DOCUMENT EXCERPT ▸
-*-
Vol. 11 No. 6 (June 2001) pp. 275-277.

THE JUDICIAL ROLE IN CRIMINAL PROCEEDINGS by Sean Doran and John Jackson (Editors). Oxford: Hart Publishing, 2000. 337pp. Cloth $104.00. ISBN: 1-84113-045-1.

Reviewed by Christopher E. Smith, School of Criminal Justice, Michigan State University.

Like other scholars in the United States who are self-described students of courts and law, my research and teaching focus almost exclusively on American courts and law. My education in an American law school and an American graduate program in political science provided little attention to legal systems in other countries. In many ways, my knowledge of other systems is defined by descriptions of ideal types that are used to distinguish different countries' courts, such as comparisons between "common law systems" and "civil law systems" or the "adversary system" of criminal trials and the "inquisitorial" approach to judging. With a keen awareness of the limitations of my training and knowledge, I took up the task of evaluating THE JUDICIAL ROLE IN CRIMINAL PROCEEDINGS, a collection of essays edited by Sean Doran and John Jackson that primarily focuses on issues affecting courts in the United Kingdom, with curiosity and trepidation. I wondered whether the essays would prove interesting and beneficial to an Americanist and, moreover, whether I would adequately comprehend the details of scholarly analyses concerning legal cases and trial processes that were foreign and unfamiliar. As I read the book, I quickly discovered this volume's valuable essays both enriched my understanding of criminal case processing elsewhere in the world and unveiled important insights about judging that raise interesting issues about the roles of American trial judges. Moreover, many of the essays incorporated comparative analyses and therefore were less exclusively country-specific than I originally anticipated. Thus several of the authors provided American reference points that were quite useful for understanding the examples from Great Britain and elsewhere.

The book contains twenty essays that are divided among five section headings. Part I contains four essays and is entitled "Judging Law and Fact." "Protection of Rights and Prevention of Unfairness" is Part II and it is comprised of six essays. There are only two essays in the third part, "Case Management." Part IV, "Judges and Judging in Times of Crisis," contains three essays, and the final five essays concern Part V's theme of "Sentencing." Within each of these sections, the essays are not necessarily closely connected. As in other volumes of edited articles, it appears that the section titles were developed after each piece was written in order to provide a basis for organizing and linking the themes.
-*-
TASKS AND EXERCISES ▸
• 1. In the book review, which part of the essay collection contains only two essays?
• 2. Extend the review of the essay collection on judges in criminal proceedings, picking up after its final sentence.
-*-
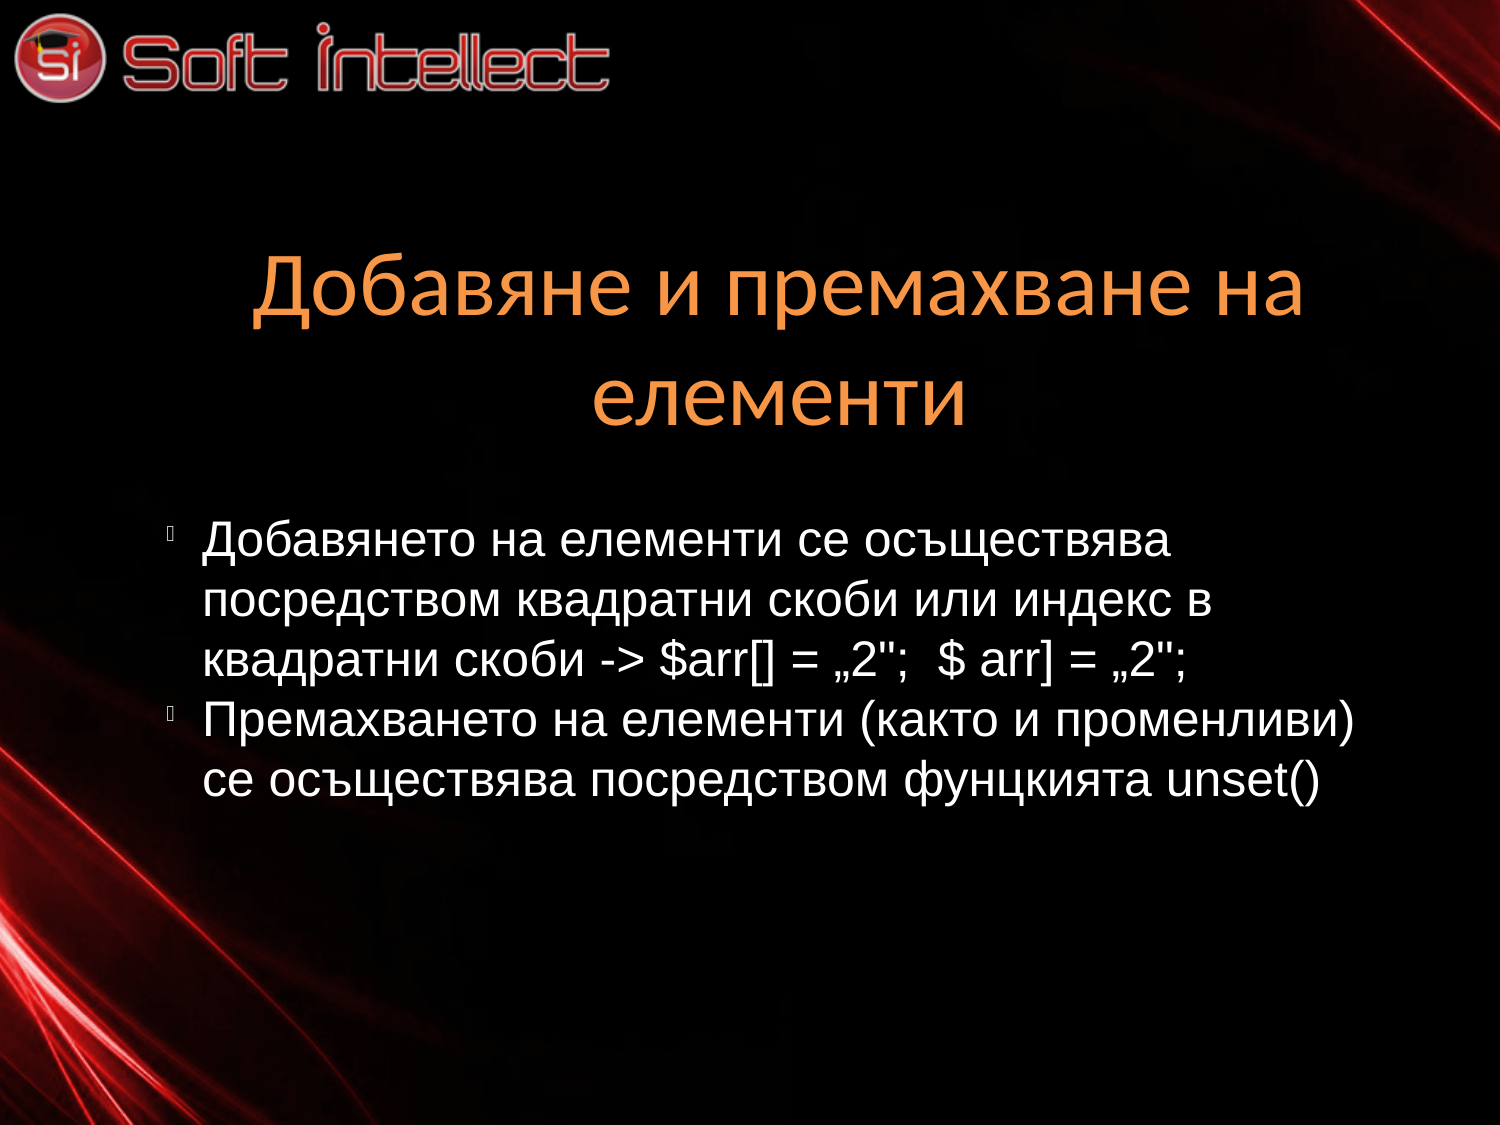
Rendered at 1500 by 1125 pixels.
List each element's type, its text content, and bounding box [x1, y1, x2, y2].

text_box Добавянето на елементи се осъществява посредством квадратни скоби или индекс в квадратни скоби -> $arr[] = „2"; $ arr] = „2"; Премахването на елементи (както и променливи) се осъществява посредством фунцкията unset() [151, 498, 1402, 1125]
picture [0, 0, 1500, 1125]
text_box Добавяне и премахване на елементи [105, 239, 1455, 427]
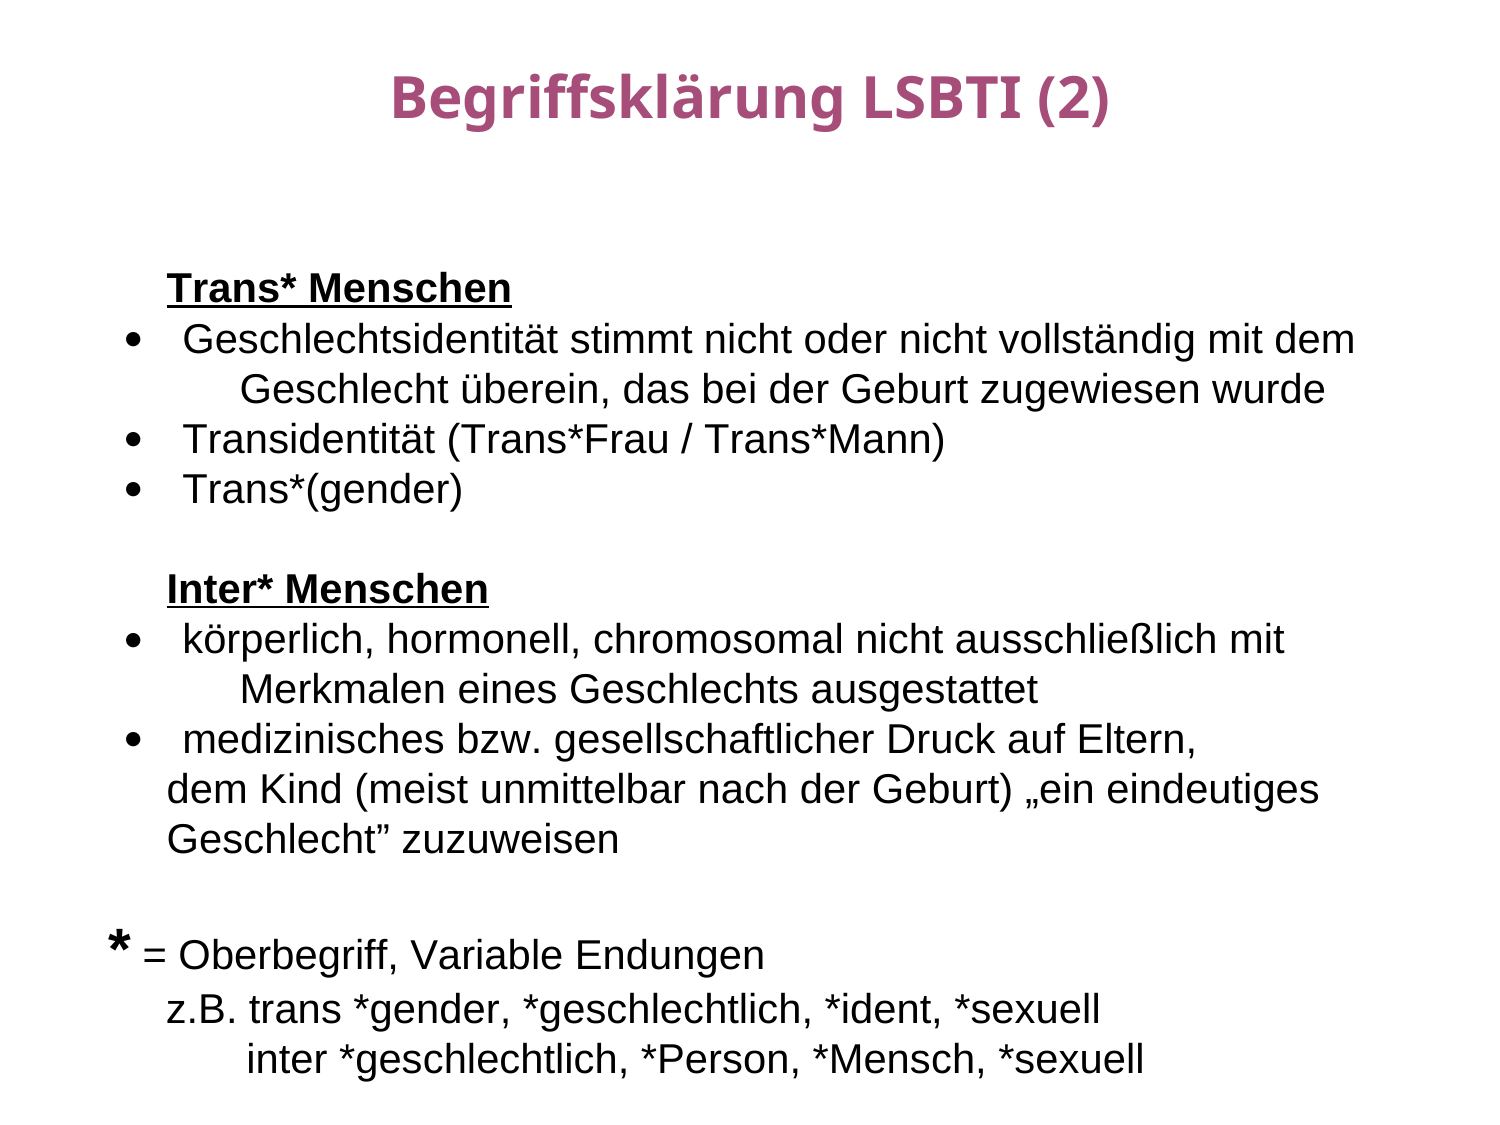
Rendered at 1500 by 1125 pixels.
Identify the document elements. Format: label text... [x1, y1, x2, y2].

text_box Begriffsklärung LSBTI (2) [75, 45, 1425, 150]
text_box Trans* Menschen Geschlechtsidentität stimmt nicht oder nicht vollständig mit dem Geschlecht überein, das bei der Geburt zugewiesen wurde Transidentität (Trans*Frau / Trans*Mann) Trans*(gender) Inter* Menschen körperlich, hormonell, chromosomal nicht ausschließlich mit Merkmalen eines Geschlechts ausgestattet medizinisches bzw. gesellschaftlicher Druck auf Eltern, dem Kind (meist unmittelbar nach der Geburt) „ein eindeutiges Geschlecht” zuzuweisen * = Oberbegriff, Variable Endungen z.B. trans *gender, *geschlechtlich, *ident, *sexuell inter *geschlechtlich, *Person, *Mensch, *sexuell [76, 196, 1416, 1085]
-*-
ANSWERS BY TASK ▸
• 1. Part III, "Case Management."

• 2.
The essays' authors include scholars from England, Northern Ireland, Scotland, Canada, South Africa, Israel, the Netherlands, and the United States. Because the authors are nearly all law professors (with the exception of two judges, a lawyer, and two criminal justice professors), it is not surprising that these essays do not present empirical studies about courts. Instead, they

Page 276 begins here

generally describe and analyze issues affecting judges and judging by relying on specific examples drawn from prominent trials, notable appellate decisions, and relevant statutory developments. The authors often make normative arguments about ways to improve criminal court proceedings. The discussions primarily concern legal systems and courts with English ancestry and common law traditions.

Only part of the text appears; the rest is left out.